Deparei, há dias, com um vídeo do Professor Marco Neves sobre o Mirandês, reconhecido como língua, pela Assembleia da República, há vinte e cinco anos. Infelizmente, tenho apenas este link do Instagram, não sei se há acesso ao vídeo por outro meio.

Costumo seguir os vídeos do linguista Marco Neves e este chamou-me particularmente a atenção, porque a língua mirandesa é algo que me tem ocupado, nos últimos anos, não tivesse eu uma boa costela transmontana – de “Trás-os-Montes Oriental”, acrescente-se, pois há grandes diferenças entre os distritos de Vila Real e de Bragança, incluindo os dialectos que se falavam nas aldeias.

O Professor Marco Neves vem clarificar um equívoco: muita gente pensa que o Mirandês começou por ser um dialecto do Português.

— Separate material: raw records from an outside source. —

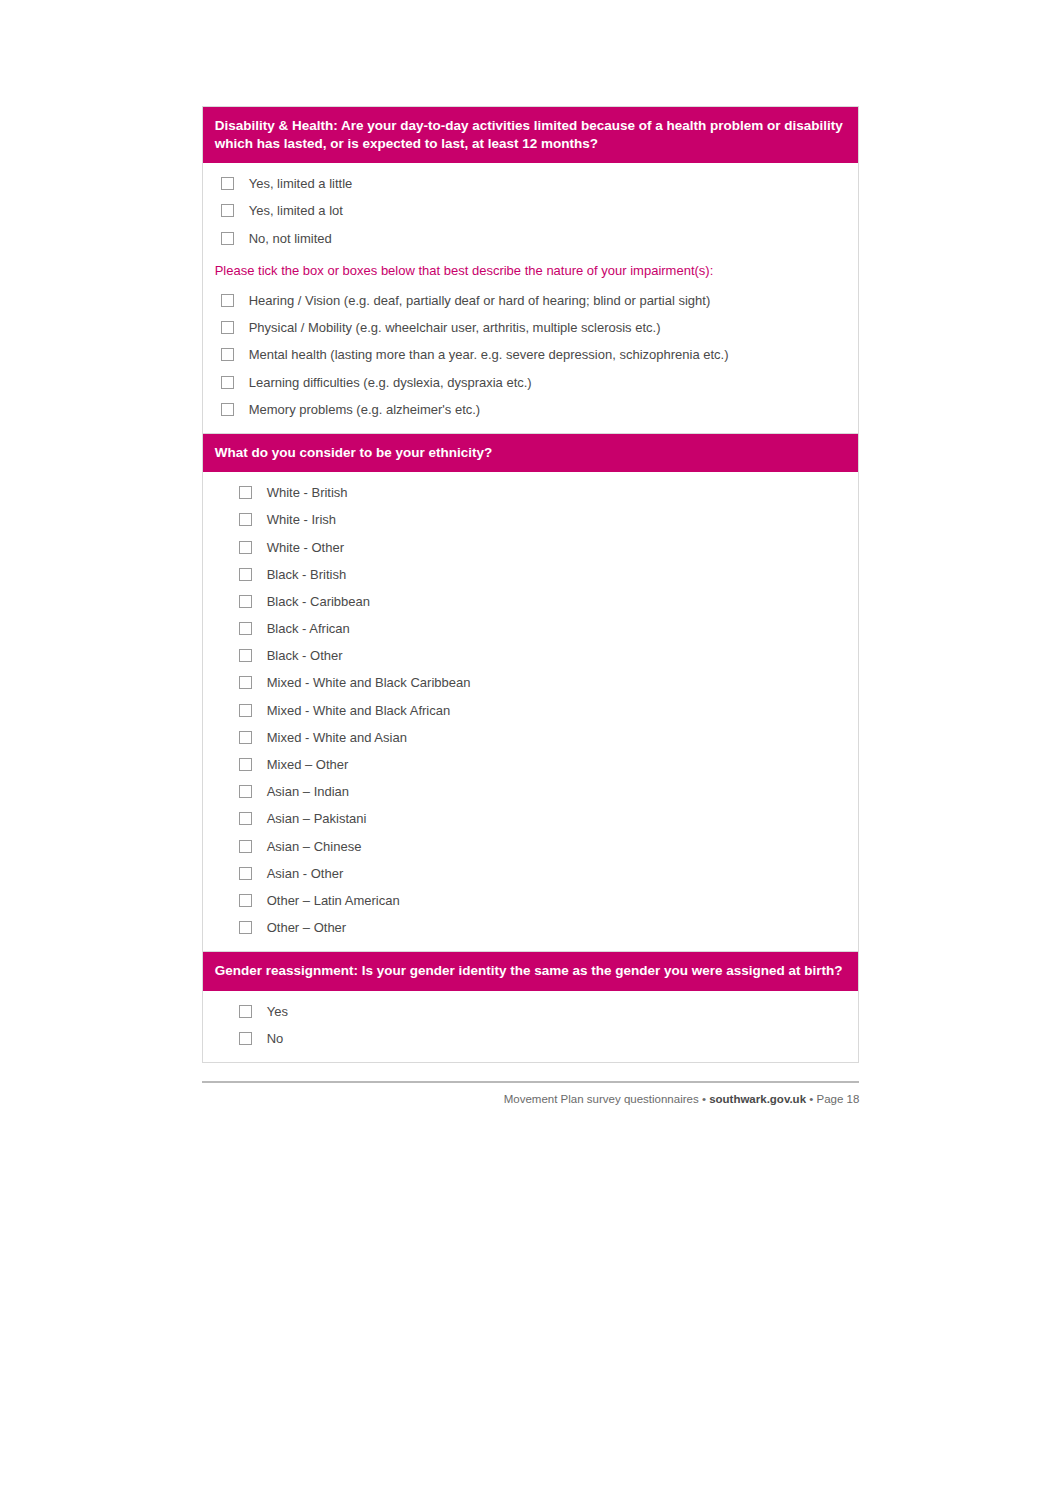Disability & Health: Are your day-to-day activities limited because of a health problem or disability which has lasted, or is expected to last, at least 12 months?
Yes, limited a little
Yes, limited a lot
No, not limited
Please tick the box or boxes below that best describe the nature of your impairment(s):
Hearing / Vision (e.g. deaf, partially deaf or hard of hearing; blind or partial sight)
Physical / Mobility (e.g. wheelchair user, arthritis, multiple sclerosis etc.)
Mental health (lasting more than a year. e.g. severe depression, schizophrenia etc.)
Learning difficulties (e.g. dyslexia, dyspraxia etc.)
Memory problems (e.g. alzheimer's etc.)
What do you consider to be your ethnicity?
White - British
White - Irish
White - Other
Black - British
Black - Caribbean
Black - African
Black - Other
Mixed - White and Black Caribbean
Mixed - White and Black African
Mixed - White and Asian
Mixed – Other
Asian – Indian
Asian – Pakistani
Asian – Chinese
Asian - Other
Other – Latin American
Other – Other
Gender reassignment: Is your gender identity the same as the gender you were assigned at birth?
Yes
No
Movement Plan survey questionnaires • southwark.gov.uk • Page 18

Nada mais errado! Sabemos que o Português e o Galego têm a mesma origem. O Mirandês, no entanto, pertence a um outro grupo linguístico, o Asturo-Leonês, uma variante situada, geograficamente, entre o Galaico-Português e o Castelhano.

Acrescento (isto não vem no vídeo) que, à altura da formação de Portugal, Castela ainda não era o grande reino no qual se tornou mais tarde. O reino mais poderoso da Península Ibérica era Leão (ao qual pertencia o condado Portucalense). E, nesse reino, como é óbvio, não se falava Castelhano, mas Asturo-Leonês. Esta língua acabou por desaparecer. Falava-se na região que, das Astúrias, descia para Zamora e Salamanca e espalhou-se ainda mais para Sul, enquanto o rei de Leão deu cartas na Reconquista. Leão acabou, porém, por ser engolido por Castela, com uma (grande) ajuda de Portugal. A independência da nossa nação foi-lhe fatal. Enquanto, a Leste, Castela se tornava cada vez mais poderosa, a expansão de Afonso Henriques para Sul impediu a progressão do malogrado reino para Ocidente. Enfim, o nome ficou eternizado na grande região espanhola de “Castilla-León”.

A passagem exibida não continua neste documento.